Southwest Airlines packed a lot of people into its airplanes last month. However, for the first time in a year, Southwest didn’t set a monthly record for loads.
The Dallas-based carrier said Wednesday that it filled 81.9 percent of its seats in June, up 2.4 points from June 2009. That number fell a little short of its June record of 82.1 percent, set in 2007.
Since last July, each month established a new monthly record for load factors. In fact, July 2009 recorded Southwest’s highest loads for any month, with 83.2 percent of seats filled.
American Airlines reported a load factor of 86.8 percent for June. As with Southwest, the loads were up from 2009 but below the airline’s June record set in 2007, 87.1 percent.
Southwest said its traffic rose 5 percent over June 2009, while its capacity increased 1.9 percent.
Southwest also said its unit revenue – revenue per seat-mile flown – jumped 24 percent over last year’s dismal June.

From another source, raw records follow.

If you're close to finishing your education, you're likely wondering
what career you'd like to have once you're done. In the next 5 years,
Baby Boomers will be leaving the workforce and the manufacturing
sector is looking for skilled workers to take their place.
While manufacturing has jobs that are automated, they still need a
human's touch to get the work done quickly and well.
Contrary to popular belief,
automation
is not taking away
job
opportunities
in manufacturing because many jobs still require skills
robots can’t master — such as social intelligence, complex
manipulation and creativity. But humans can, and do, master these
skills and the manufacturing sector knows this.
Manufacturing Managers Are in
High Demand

Other airlines have reported healthy increases in traffic and high load factors as they released their June operational reports. Airline demand and revenue plummeted in 2009, and carriers are still recovering from last year’s deep trough.
With six of the nine largest carriers reporting June results, the group has recorded a traffic jump of 5 percent on a capacity increase of 2.3 percent.
The load factors for the group have increased 2.2 percentage points to 86.5 percent.